A descoberta, nas obras de requalificação e restauro do claustro da Sé de Lisboa, de vestígios da antiga mesquita almorávida, do século XII, e a sua exumação (retirada), tem suscitado a crítica de vários sectores científicos e do Sindicato dos Trabalhadores de Arqueologia (STArq), assim como pedidos de esclarecimento à ministra da Cultura, Graça Fonseca, por parte dos grupos parlamentares.

O complexo da antiga mesquita ocupava todo o quarteirão da actual Sé, com banhos, escolas e a mesquita dos mortos, entre outras estruturas, segundo uma das investigadoras e directoras científicas do trabalho arqueológico, Alexandra Gaspar.

Entre os vestígios descobertos, que a arqueóloga apontou como “únicos” nos contextos ibérico e marroquino, encontra-se a base do minarete e o compartimento do vestiário. “A mesquita encontrada só tem paralelo na Argélia”, realçou Alexandra Gaspar, durante uma visita de imprensa ao local, que defendeu a manutenção dos vestígios, num parecer técnico que foi contrariado por um despacho hierárquico superior.

No passado fim-de-semana, os professores universitários da área da arqueologia, entre os quais Jorge de Alarcão, da Universidade de Coimbra, garantiram que os vestígios arqueológicos encontrados na Sé de Lisboa “são inequívocos quanto à excepcionalidade científica e patrimonial dos achados”. Para os professores, “é impensável que um projecto de valorização de um monumento nacional, como é a Sé de Lisboa, destrua as suas preexistências”.

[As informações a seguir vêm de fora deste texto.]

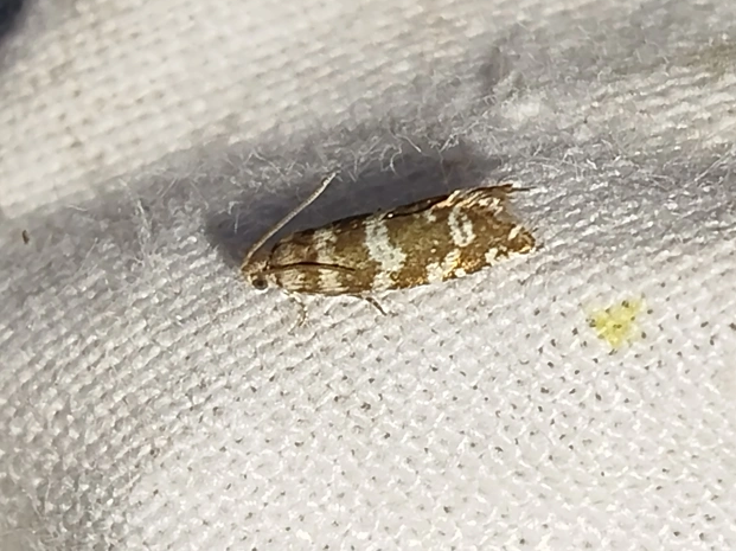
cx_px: 360
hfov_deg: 12.0
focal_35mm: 165
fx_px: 3506
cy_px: 276
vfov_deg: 9.0
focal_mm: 5.31
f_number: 1.7
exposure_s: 1/50
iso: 80
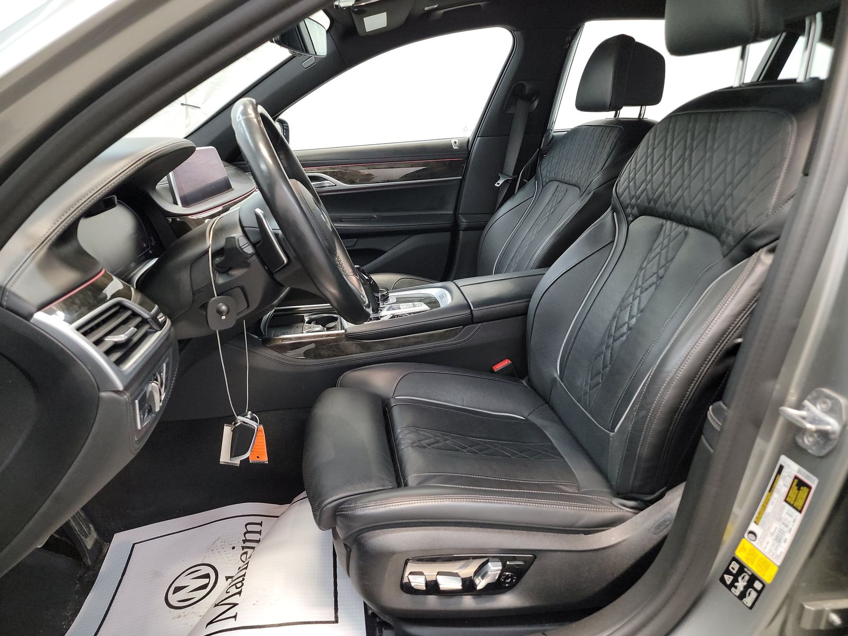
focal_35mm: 24
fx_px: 588
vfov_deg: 56.8
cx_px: 424
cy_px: 318
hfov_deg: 71.6
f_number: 1.8
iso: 742
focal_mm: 6.7
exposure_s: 1/59
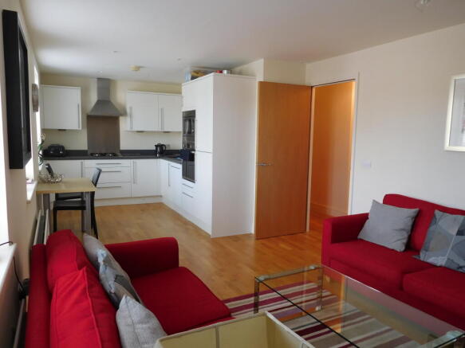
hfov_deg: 69.4
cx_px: 232
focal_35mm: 25
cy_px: 174
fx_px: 336
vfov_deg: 54.9
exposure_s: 1/30
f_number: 3.4
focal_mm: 4.5
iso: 160
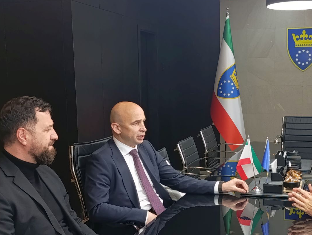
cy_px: 158
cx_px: 205
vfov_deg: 26.5
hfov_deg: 34.6
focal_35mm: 55
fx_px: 497
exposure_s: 1/100
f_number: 1.6
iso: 500
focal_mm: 6.14
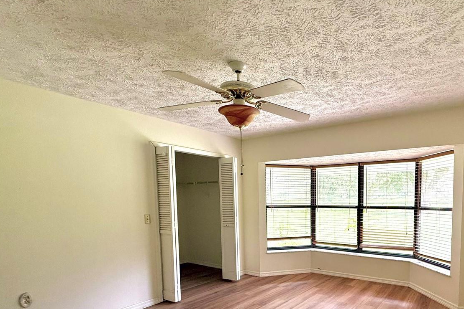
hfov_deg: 78.0
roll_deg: +0.3
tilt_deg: -4.2
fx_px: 271
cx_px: 318
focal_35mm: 21
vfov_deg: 57.5
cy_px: 218
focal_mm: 2.22
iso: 125
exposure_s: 1/99
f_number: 2.2
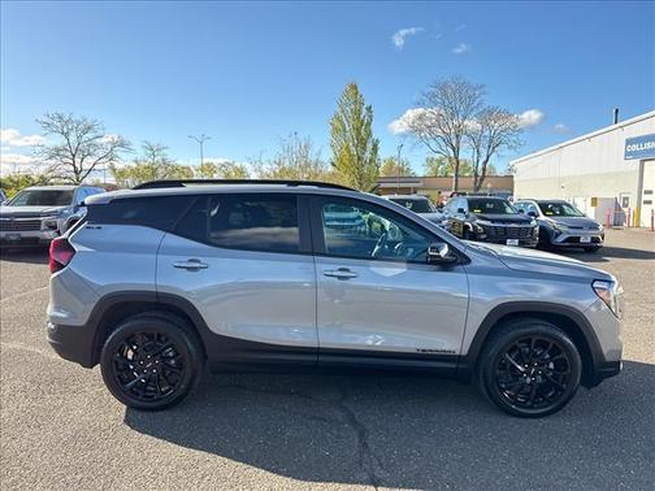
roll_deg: -0.7
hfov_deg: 71.6
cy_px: 246
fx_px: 454
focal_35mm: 24
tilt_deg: -3.3
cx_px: 328
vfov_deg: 56.8
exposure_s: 1/643
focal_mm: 6.76
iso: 100
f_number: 1.78
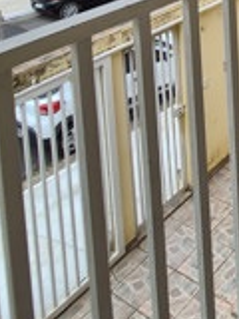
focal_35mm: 42
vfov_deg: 30.9
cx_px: 382
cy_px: -127
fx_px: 387
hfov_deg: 24.3
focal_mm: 2.2
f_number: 2.2
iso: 80
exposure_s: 1/1324
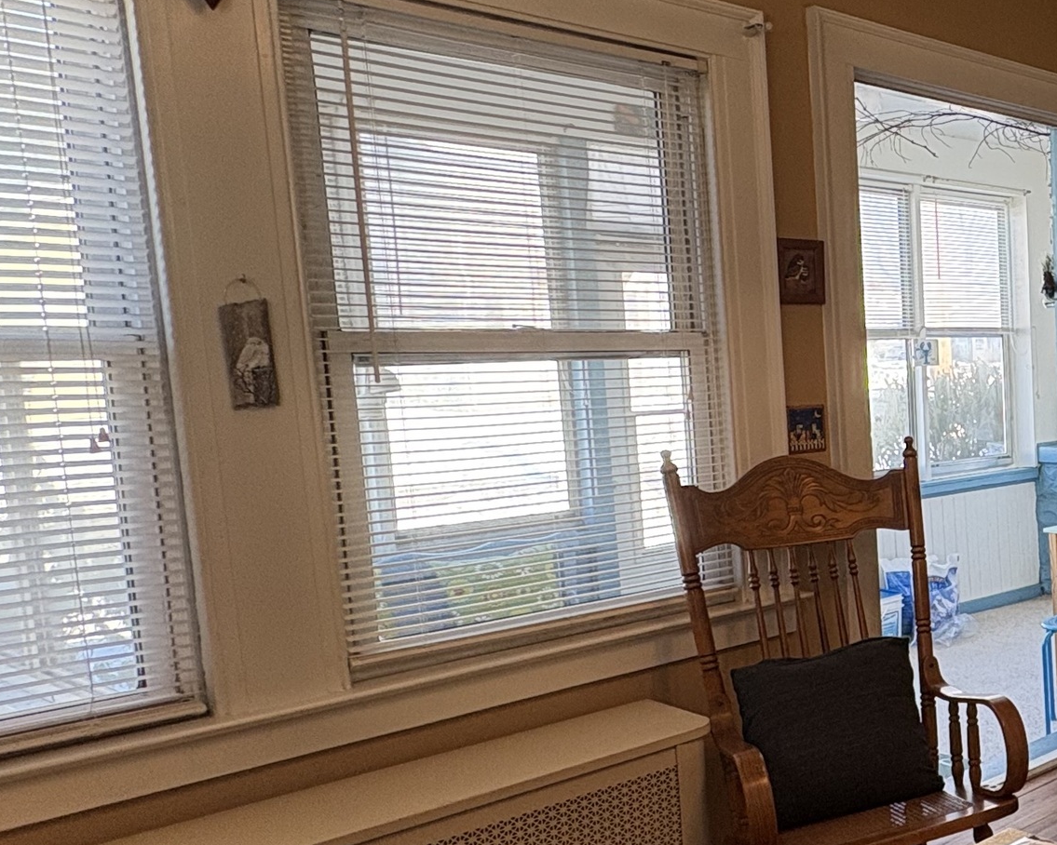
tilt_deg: -6.1
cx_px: 1330
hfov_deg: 35.7
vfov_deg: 40.1
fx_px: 1157
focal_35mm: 37
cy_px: 457
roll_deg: +0.4
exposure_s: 1/120
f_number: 2.2
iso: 160
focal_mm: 2.22
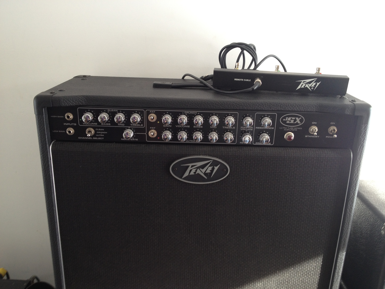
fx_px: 389
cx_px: 192
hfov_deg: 52.6
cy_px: 144
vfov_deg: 40.7
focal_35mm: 35
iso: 50
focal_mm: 4.28
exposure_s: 1/30
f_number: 2.4
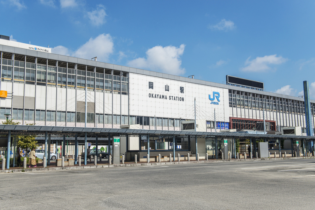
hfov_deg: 46.4
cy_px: 105
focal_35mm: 42
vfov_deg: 31.9
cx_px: 158
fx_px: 367
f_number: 10
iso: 100
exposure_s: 1/500
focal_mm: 42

A AAP afirma que, “logo que teve conhecimento de que as estruturas pertencentes à antiga mesquita, encontradas ao fim de mais de 25 anos de pesquisas (...), estavam em risco de ser destruídas”, de imediato iniciou diligências para alertar a tutela e, a 24 de Setembro último, enviou uma carta ao director-geral do Património Cultural, Bernardo Alabaça, “no sentido de mandar proceder à suspensão imediata dos trabalhos em curso, e de solicitar ao arquitecto responsável pelo projecto uma reformulação urgente do mesmo, de modo a garantir a salvaguarda integral das ruínas da antiga mesquita”.

Sobre esta questão, foi convocada a Secção do Património Arquitectónico e Arqueológico (SPAA), do Conselho Nacional de Cultura, para avaliar a situação, e o director-geral do Património Cultural, Bernardo Alabaça, disse à Lusa que “fosse qual fosse” o parecer, este seria acatado.

A DGPC anunciou esta quarta-feira ter pedido um “estudo de formas alternativas de garantir a estabilidade das estruturas a edificar”, na Sé de Lisboa, “no sentido de minimizar a afectação dos vestígios arqueológicos” encontrados.